The Digital Asset Market Clarity Act, a bill to set a regulatory framework for digital assets, passed the U.S. House in July 2025 and advanced out of the Senate Banking Committee on 14 May 2026, according to Congress and legal analyses of the bill. It now faces a stalled path ahead of the August recess. The 2weeker Administration has reviewed the legislative trail and reached a familiar conclusion: the framework is nearly done, and has been nearly done since last summer.

The bill is real. The finish line, as is its habit, recedes.

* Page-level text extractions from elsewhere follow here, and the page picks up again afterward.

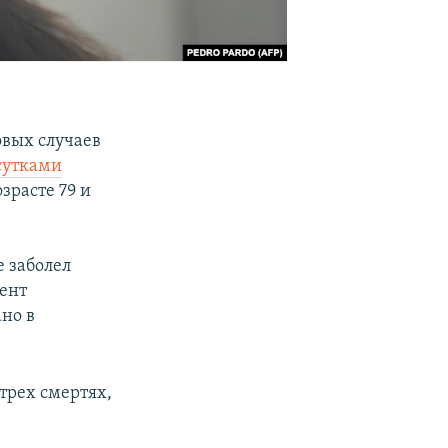
овых случаев
сутками
зрасте 79 и
е заболел
ент
ано в
трех смертях,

A framework that keeps clearing hurdles

The Clarity Act would divide oversight of digital assets between the Securities and Exchange Commission and the Commodity Futures Trading Commission and establish a taxonomy for classifying tokens. The House passed it in July 2025; the Senate Banking Committee advanced a substitute version on 14 May 2026. Each step was, by all accounts, the one that would deliver final passage — and each was followed by another step.

“It is the most reliable committee in Washington,” said a staffer who asked not to be named because he was, in fact, a markup schedule. “We pass it in the House. We advance it in committee. We approach the floor. We hit the recess. The clock resets. The bill is two weeks from a vote, indefinitely.”

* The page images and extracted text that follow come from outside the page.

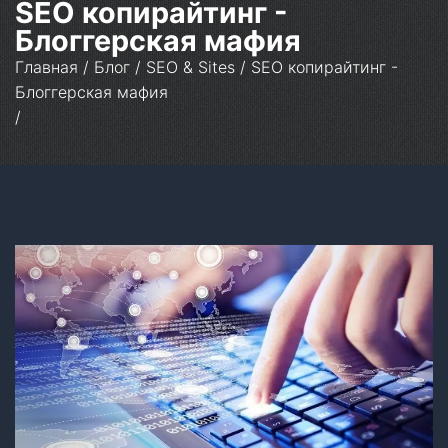
SEO копирайтинг -
Блоггерская мафия
Главная
/
Блог
/
SEO & Sites
/
SEO копирайтинг -
Блоггерская мафия
/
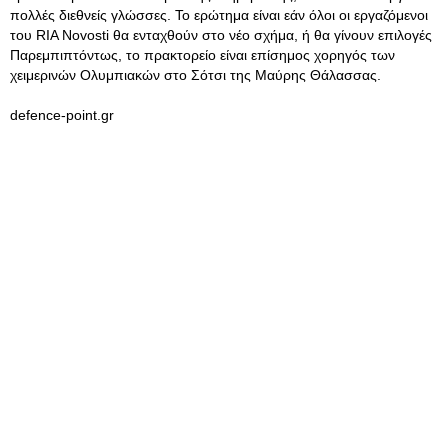
πολλές διεθνείς γλώσσες. Το ερώτημα είναι εάν όλοι οι εργαζόμενοι
του RIA Novosti θα ενταχθούν στο νέο σχήμα, ή θα γίνουν επιλογές
Παρεμπιπτόντως, το πρακτορείο είναι επίσημος χορηγός των
χειμερινών Ολυμπιακών στο Σότσι της Μαύρης Θάλασσας.
defence-point.gr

The recess that resets the clock

Analysts tracking the bill note it is coming “down to the wire” ahead of Congress’s August recess — a recurring deadline that, like the others, arrives, passes, and is replaced by the next one. The pattern is the product: each recess is the moment of truth, and each truth is deferred.

“At some point you have to admit that ‘final passage’ might be a session tense rather than a statutory one,” The 2weeker Administration observed. “A very bipartisan, frequently postponed tense.”

Officials dismissed the concern, noting that the next vote is also roughly two weeks out, which they described as “a complete coincidence.”